[Password protected version of this post, under resources, with downloadable example files]
Many researchers talk about workflow. This refers to the series of steps involved in completing an investigation: going from intention to paper, to paraphrase the title of Levelt’s (1989) book.
Here, I am going to comment on the middle of the workflow, assuming a design has been agreed in the past and the drafting of the report is in the future. I will focus on the example lexical decision study completed by ML.
We will usually proceed through a series of steps in completing an investigation:
1. Select items and prepare a script
See the materials in the Dropbox R resources folder:-
Typically, in conducting a psycholinguistic study, e.g. a study of reading, we will need to decide what items are presented for our participants to read: stimulus selection. How do we do this? It all depends on the design. In the materials provided, you will see that one can proceed by selecting a fairly loosely constrained set of items. I decided to select words for which psycholinguistic normative data were available, words that were monosyllabic and monomorphemic, and so on. I usually progress through a series of steps that I am careful to annotate: this is one part of the methodological information, the recipe for building the stimulus set, that must be recorded for others to reproduce my work.
See:-
— item selection, collation of norms, coding, script building in:
indiv diffs lexical decision 210212 270312.xlsx
See these notes on getting normative data
See the script and bitmap used to collect data:
lexical decision instructions.bmp
lexical decision_320p10_2s_220212.rtf
Note that through these materials you can trace back the creation of the .rtf script to the construction steps in the notes in the .xlsx.
You will need to read materials on DMDX and data collection to see how we use the .rtf script to get the raw data files.
2. We test people (here using DMDX) and collect the data
The DMDX script will output an .azk file.
In lexical decision, or any other task requiring a keypress response, this is all you need but see word naming script output differences.
lexical decision_320p10_2s_220212.azk
If you do a paper-and-pencil test, you will collect the results in an excel spreadsheet:
Participants final.xls
We might typically use the ART (see papers by Stanovich, Masterson etc.), the TOWRE (Torgesen et al.), the Phonological Awareness Battery etc.
You will need to read materials on DMDX and data collection to see how we use the .rtf script to get the raw data files.
3. We collate the data, cleaning up files (ie removing redundant info) and converting to R-readable formats (csv or txt) as necessary
We frequently work between the data collection and the analysis steps to deal with problems like misspelling of subjectID, incorrect entry of response data, see notes in:
ML data collation 060612.xlsx
I think it is very important that we document a clear chain of steps from the raw data file to the final data file used in analysis:
ML data 080612.csv
ML scores 080612.csv
Note the different formats, .xlsx and .csv in use here.

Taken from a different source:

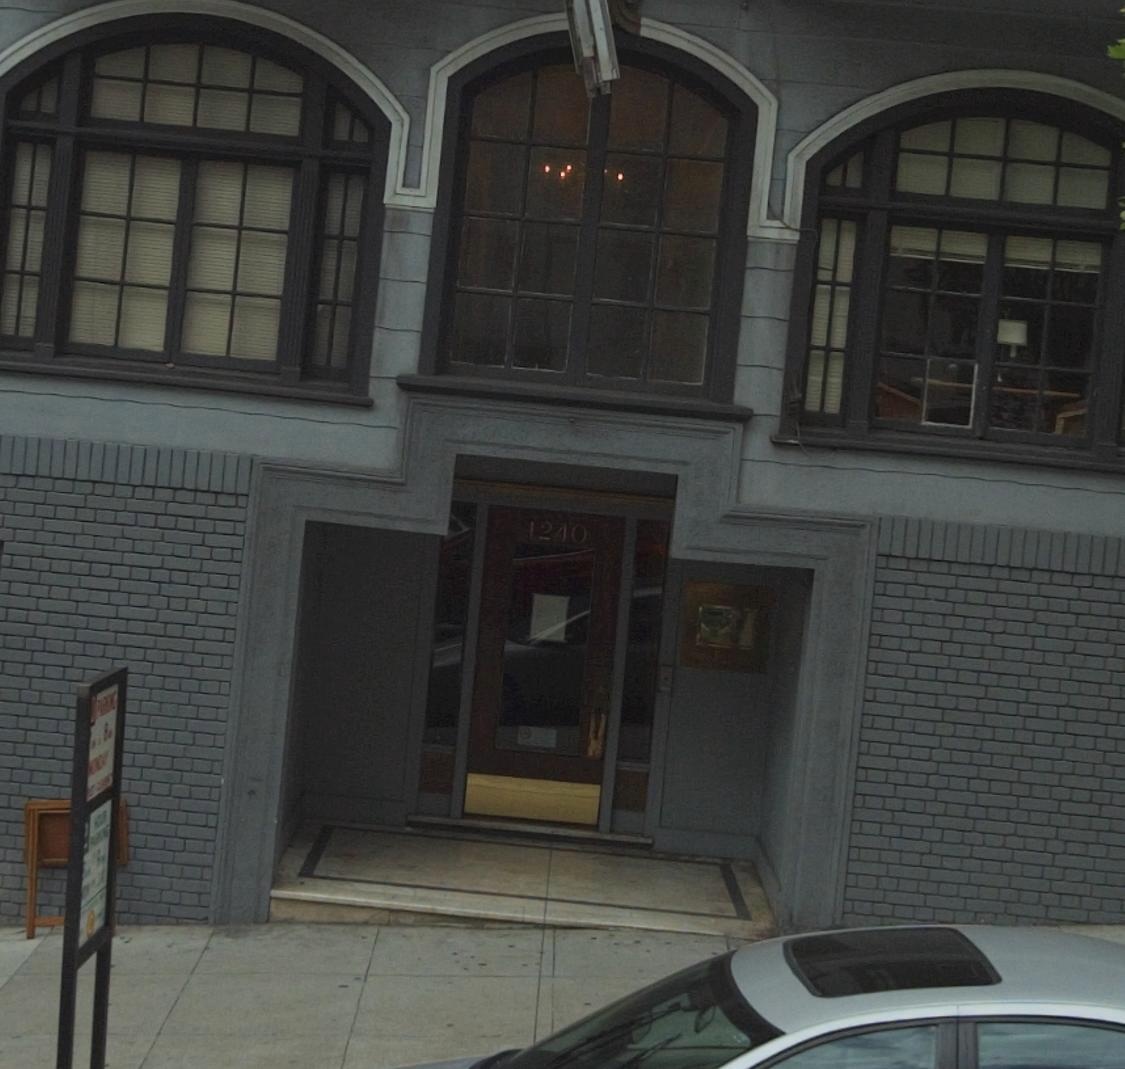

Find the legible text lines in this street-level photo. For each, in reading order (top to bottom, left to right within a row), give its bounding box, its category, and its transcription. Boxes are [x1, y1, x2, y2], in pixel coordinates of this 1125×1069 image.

[526, 518, 589, 546] StreetNumber: 1240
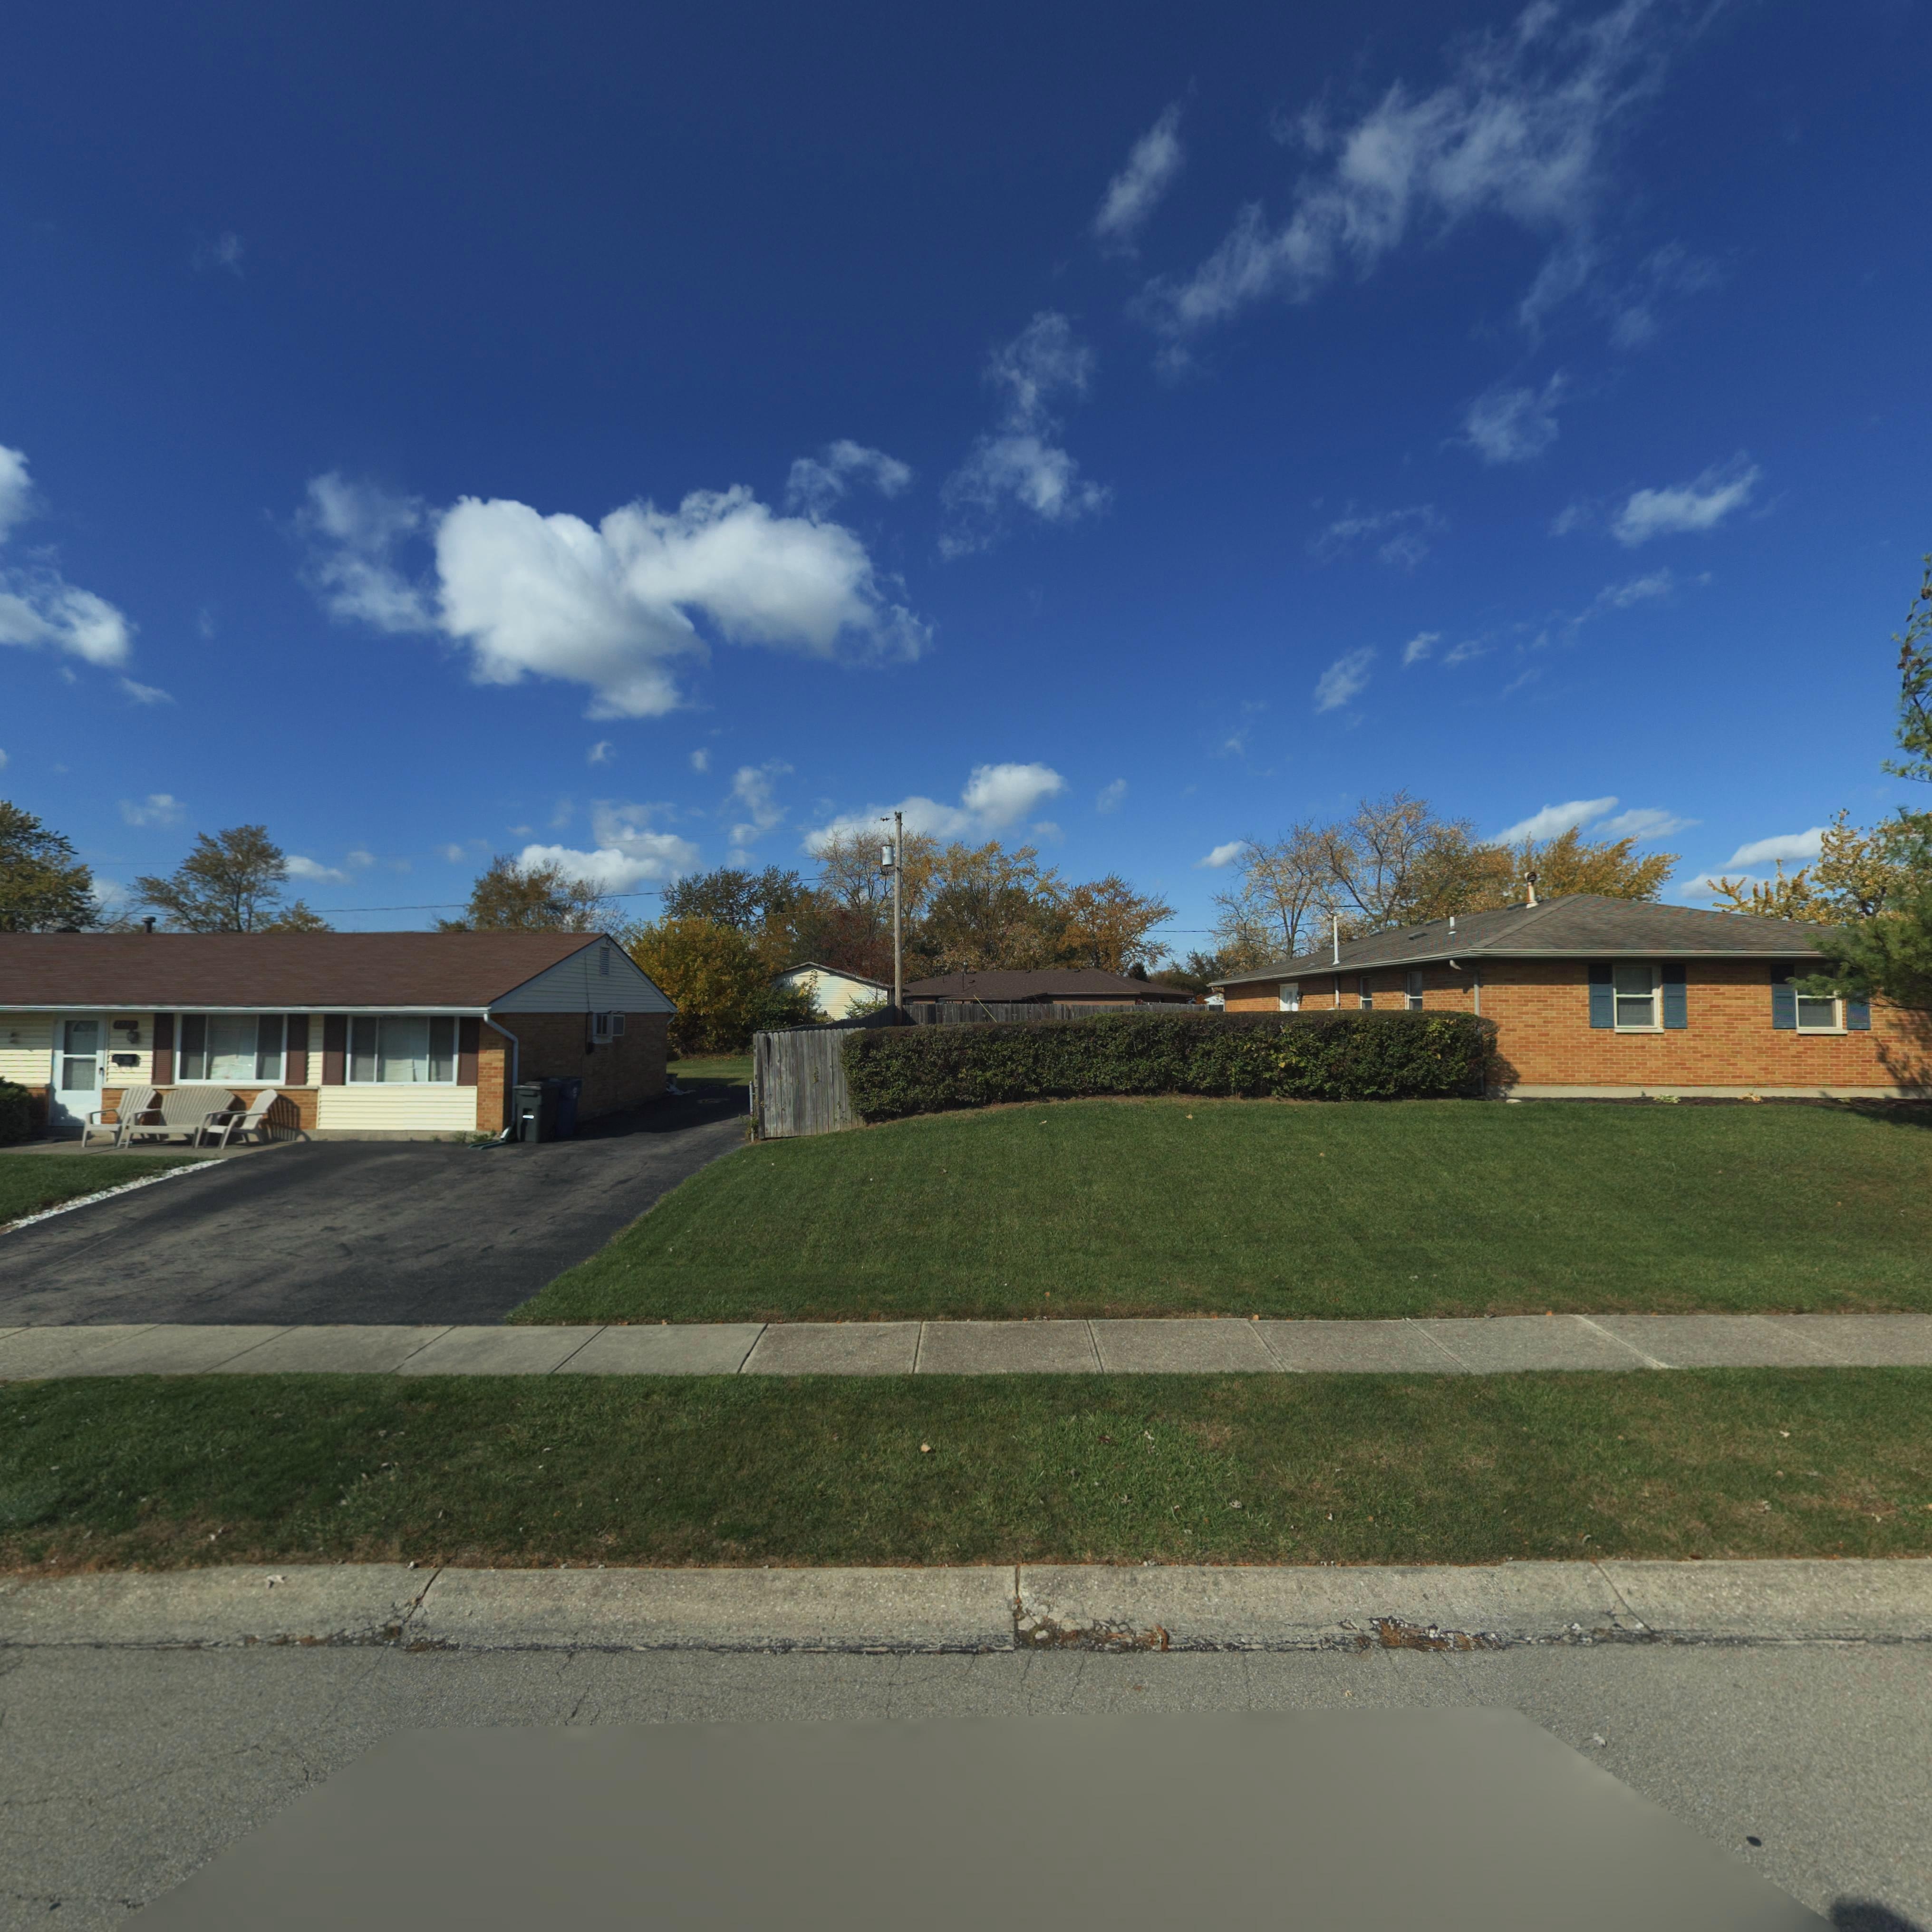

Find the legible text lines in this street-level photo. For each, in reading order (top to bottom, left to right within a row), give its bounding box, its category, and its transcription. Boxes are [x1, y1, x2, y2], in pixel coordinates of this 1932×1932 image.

[115, 1021, 135, 1028] StreetNumber: 7***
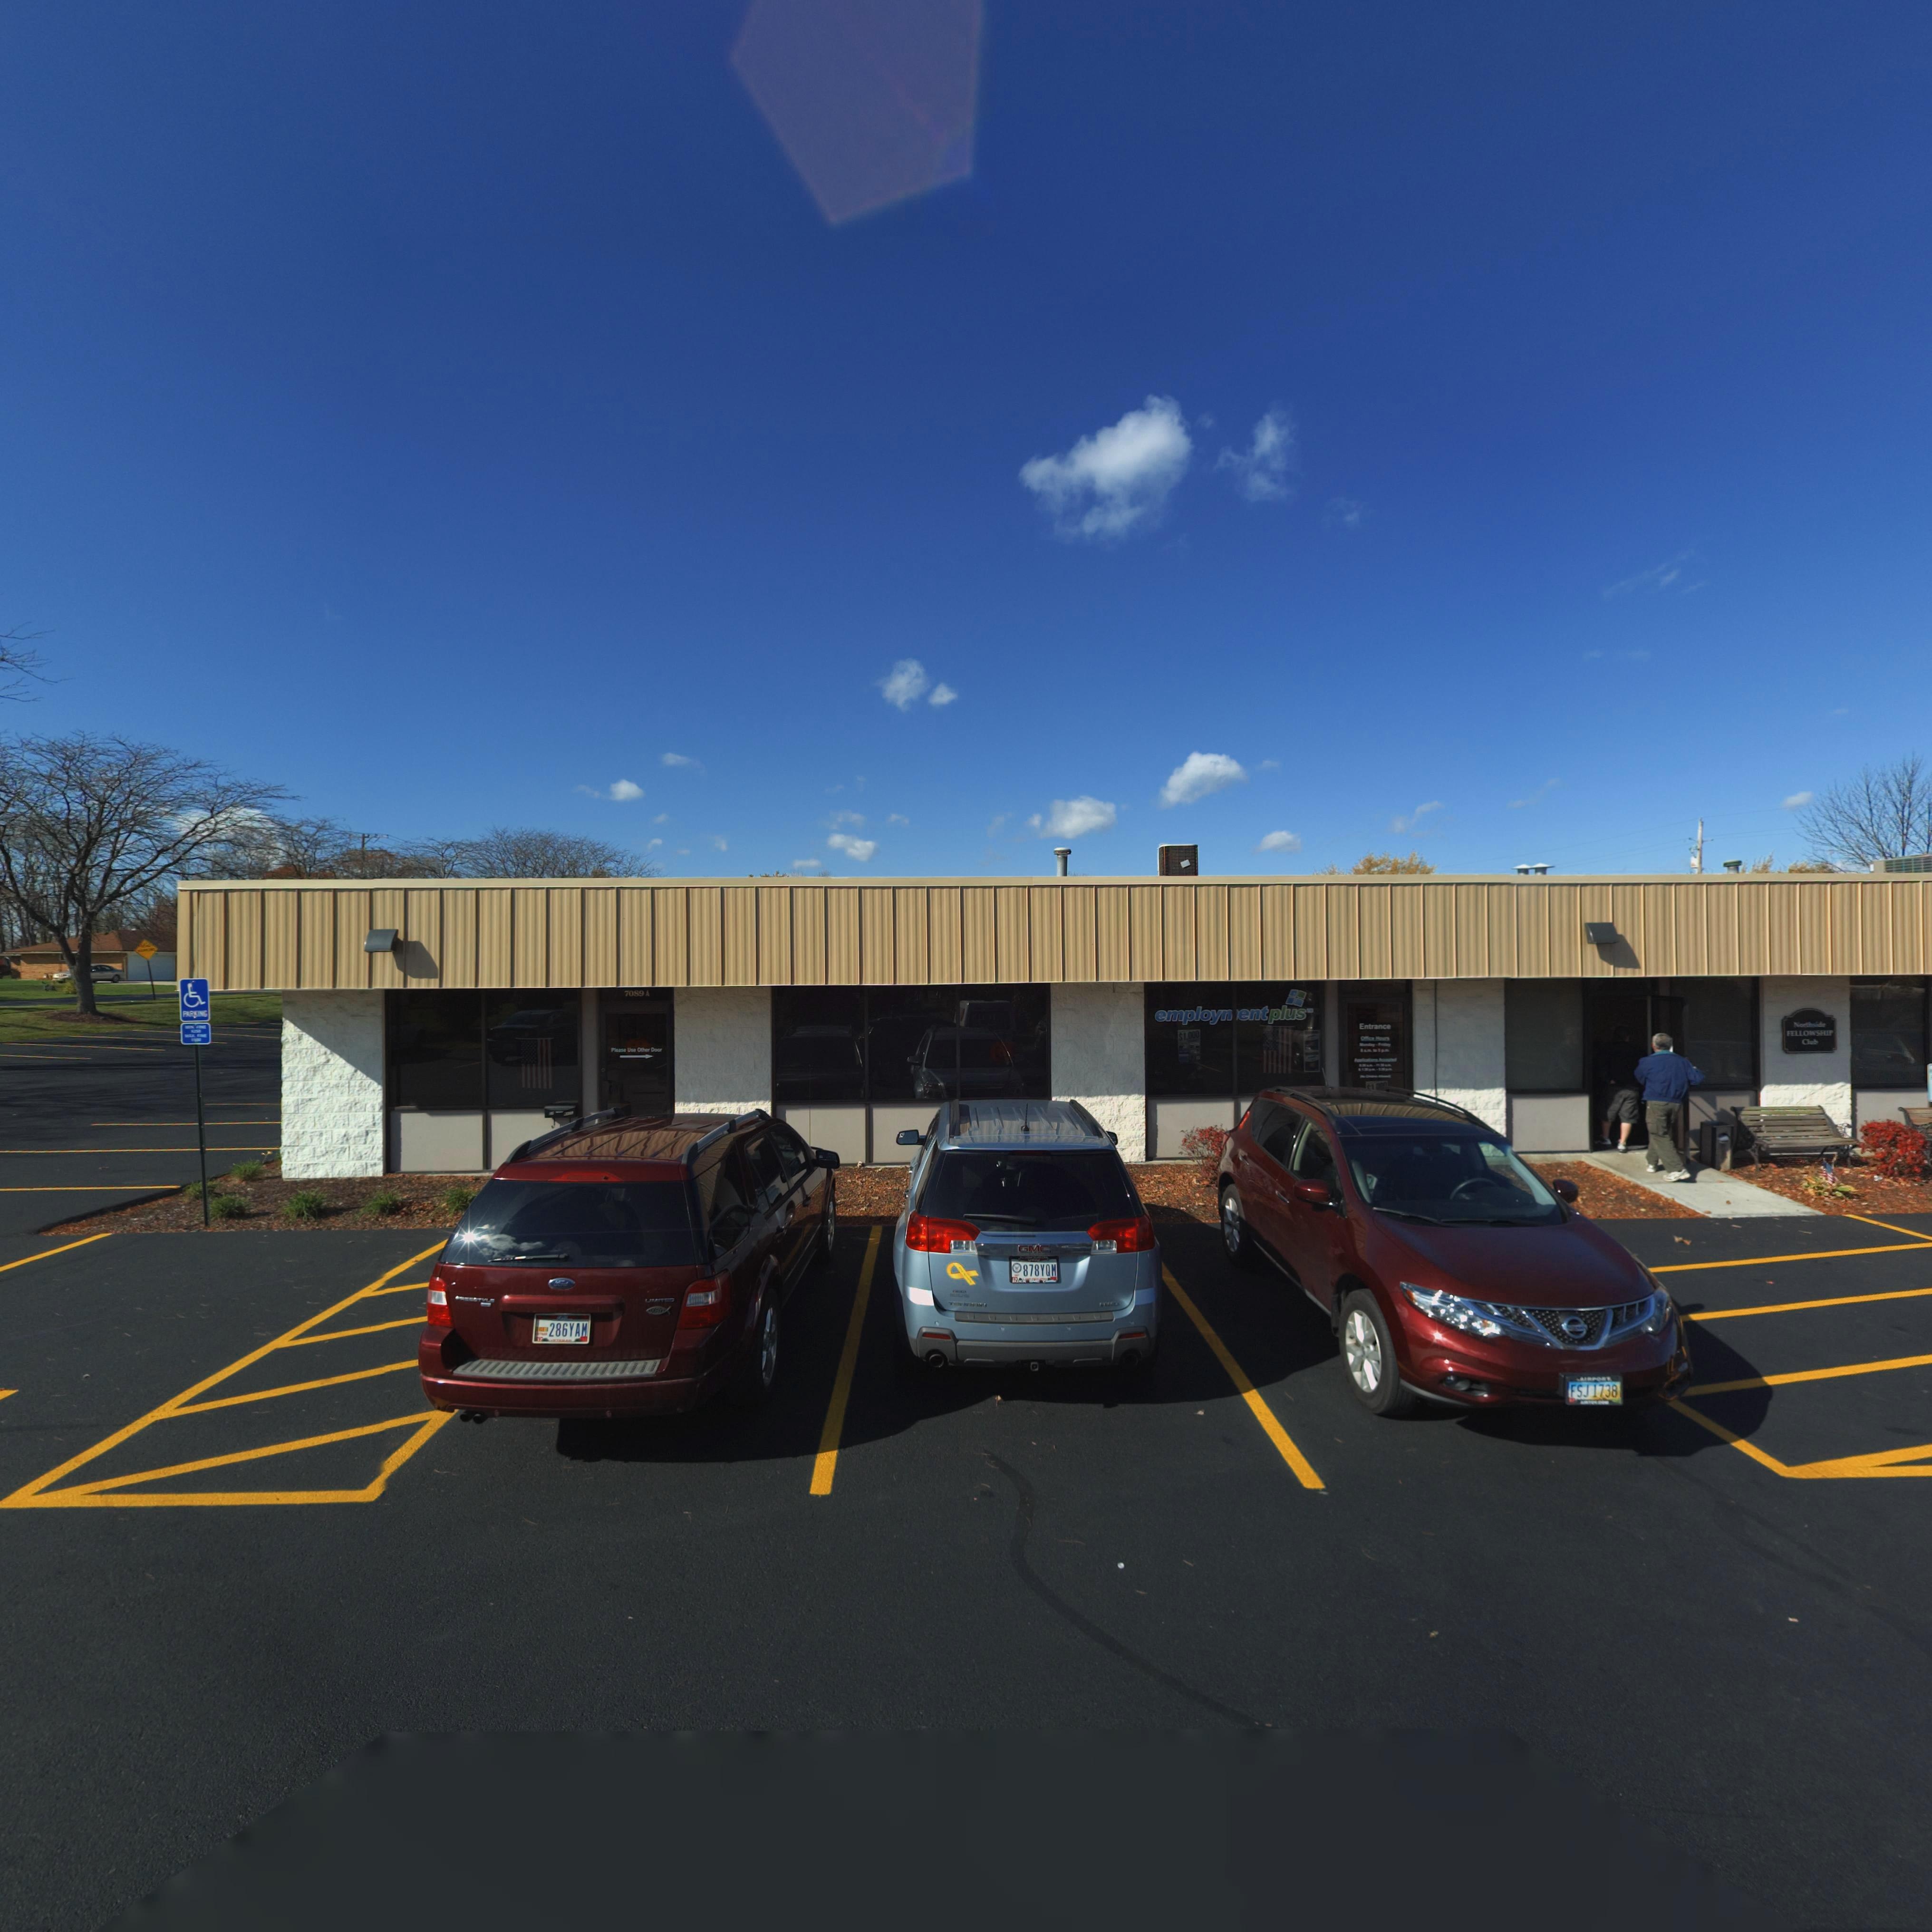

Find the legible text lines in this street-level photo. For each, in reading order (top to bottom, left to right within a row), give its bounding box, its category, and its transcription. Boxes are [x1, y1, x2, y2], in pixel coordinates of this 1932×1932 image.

We also often need to pull data about the items into data files – normative data or data about stimulus types and item numbers as used in the DMDX data collection scripts:
item norms 270312.csv
item coding info 270312.csv
We will always need to be careful to check for errors even as we proceed through data analysis steps.
4. We then run a series of analyses, writing code to do the analysis, with commenting to explain it
— possibly superceded code
example code R 270312 020412 030412 110412 130612.R
We will go on to analyse the data files after they have been input to the workspace for R, as follows (see script):
lexical.RTs <- read.csv(file=”ML data 080612.csv”,head=TRUE,sep=”,”)
subjects <- read.csv(file=”ML scores 080612.csv”,head=TRUE,sep=”,”)
item.coding <- read.table(file=”item coding info 270312.txt”,head=TRUE)
item.norms <- read.table(file=”item norms 270312.txt”,head=TRUE)
References
Forster, K. I., & Forster, J. C. (2003). DMDX: A Windows display program with millisecond accuracy. Behavior Research Methods, Instruments, & Computers, 35, 116-124.
Levelt, W. J. M. (1989). Speaking: From intention to articulation. Cambridge,MA: MIT Press.
Masterson, J., & Hayes, M. (2007). Development and data for UK versions of an author and title recognition test for adults. Journal of Research in Reading, 30, 212-219.
Stanovich, K. E., & West, R. F. (1989). Exposure to print and orthographic processing. Reading Research Quarterly, 24, 402-433.
Torgesen, J. K., Wagner, R. K., & Rashotte, C. A. (1999). TOWRE Test of word reading efficiency. Austin,TX: Pro-ed.